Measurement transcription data
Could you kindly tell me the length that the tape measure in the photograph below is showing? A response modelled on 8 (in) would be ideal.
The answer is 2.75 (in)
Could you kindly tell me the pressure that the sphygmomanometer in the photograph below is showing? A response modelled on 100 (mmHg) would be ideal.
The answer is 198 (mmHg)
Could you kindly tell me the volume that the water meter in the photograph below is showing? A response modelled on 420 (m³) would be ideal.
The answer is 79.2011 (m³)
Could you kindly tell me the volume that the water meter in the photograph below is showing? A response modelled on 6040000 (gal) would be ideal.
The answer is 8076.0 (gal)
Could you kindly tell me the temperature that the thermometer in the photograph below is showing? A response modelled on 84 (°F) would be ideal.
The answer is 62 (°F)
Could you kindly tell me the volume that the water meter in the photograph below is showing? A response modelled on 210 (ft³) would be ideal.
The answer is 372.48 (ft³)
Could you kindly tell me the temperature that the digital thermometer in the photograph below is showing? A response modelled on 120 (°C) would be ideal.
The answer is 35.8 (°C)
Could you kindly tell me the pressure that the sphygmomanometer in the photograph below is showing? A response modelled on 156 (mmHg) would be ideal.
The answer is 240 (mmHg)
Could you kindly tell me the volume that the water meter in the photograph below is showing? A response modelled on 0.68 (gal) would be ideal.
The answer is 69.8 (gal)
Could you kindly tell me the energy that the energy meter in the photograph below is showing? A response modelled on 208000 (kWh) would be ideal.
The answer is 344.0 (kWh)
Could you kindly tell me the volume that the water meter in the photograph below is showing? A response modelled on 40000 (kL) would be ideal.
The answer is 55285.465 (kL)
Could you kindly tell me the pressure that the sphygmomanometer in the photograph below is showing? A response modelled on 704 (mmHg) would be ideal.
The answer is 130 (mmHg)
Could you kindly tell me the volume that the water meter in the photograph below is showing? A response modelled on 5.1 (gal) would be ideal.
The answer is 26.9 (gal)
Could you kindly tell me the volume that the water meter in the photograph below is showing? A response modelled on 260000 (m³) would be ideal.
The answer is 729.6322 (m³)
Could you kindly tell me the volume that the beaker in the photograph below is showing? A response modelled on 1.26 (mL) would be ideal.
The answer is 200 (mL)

• _The problem_: Rewrite the lines above, substituting "flow meter" for every occurrence of "water meter" and leaving everything else unchanged.

• _Exercise output_:
Could you kindly tell me the length that the tape measure in the photograph below is showing? A response modelled on 8 (in) would be ideal.
The answer is 2.75 (in)
Could you kindly tell me the pressure that the sphygmomanometer in the photograph below is showing? A response modelled on 100 (mmHg) would be ideal.
The answer is 198 (mmHg)
Could you kindly tell me the volume that the flow meter in the photograph below is showing? A response modelled on 420 (m³) would be ideal.
The answer is 79.2011 (m³)
Could you kindly tell me the volume that the flow meter in the photograph below is showing? A response modelled on 6040000 (gal) would be ideal.
The answer is 8076.0 (gal)
Could you kindly tell me the temperature that the thermometer in the photograph below is showing? A response modelled on 84 (°F) would be ideal.
The answer is 62 (°F)
Could you kindly tell me the volume that the flow meter in the photograph below is showing? A response modelled on 210 (ft³) would be ideal.
The answer is 372.48 (ft³)
Could you kindly tell me the temperature that the digital thermometer in the photograph below is showing? A response modelled on 120 (°C) would be ideal.
The answer is 35.8 (°C)
Could you kindly tell me the pressure that the sphygmomanometer in the photograph below is showing? A response modelled on 156 (mmHg) would be ideal.
The answer is 240 (mmHg)
Could you kindly tell me the volume that the flow meter in the photograph below is showing? A response modelled on 0.68 (gal) would be ideal.
The answer is 69.8 (gal)
Could you kindly tell me the energy that the energy meter in the photograph below is showing? A response modelled on 208000 (kWh) would be ideal.
The answer is 344.0 (kWh)
Could you kindly tell me the volume that the flow meter in the photograph below is showing? A response modelled on 40000 (kL) would be ideal.
The answer is 55285.465 (kL)
Could you kindly tell me the pressure that the sphygmomanometer in the photograph below is showing? A response modelled on 704 (mmHg) would be ideal.
The answer is 130 (mmHg)
Could you kindly tell me the volume that the flow meter in the photograph below is showing? A response modelled on 5.1 (gal) would be ideal.
The answer is 26.9 (gal)
Could you kindly tell me the volume that the flow meter in the photograph below is showing? A response modelled on 260000 (m³) would be ideal.
The answer is 729.6322 (m³)
Could you kindly tell me the volume that the beaker in the photograph below is showing? A response modelled on 1.26 (mL) would be ideal.
The answer is 200 (mL)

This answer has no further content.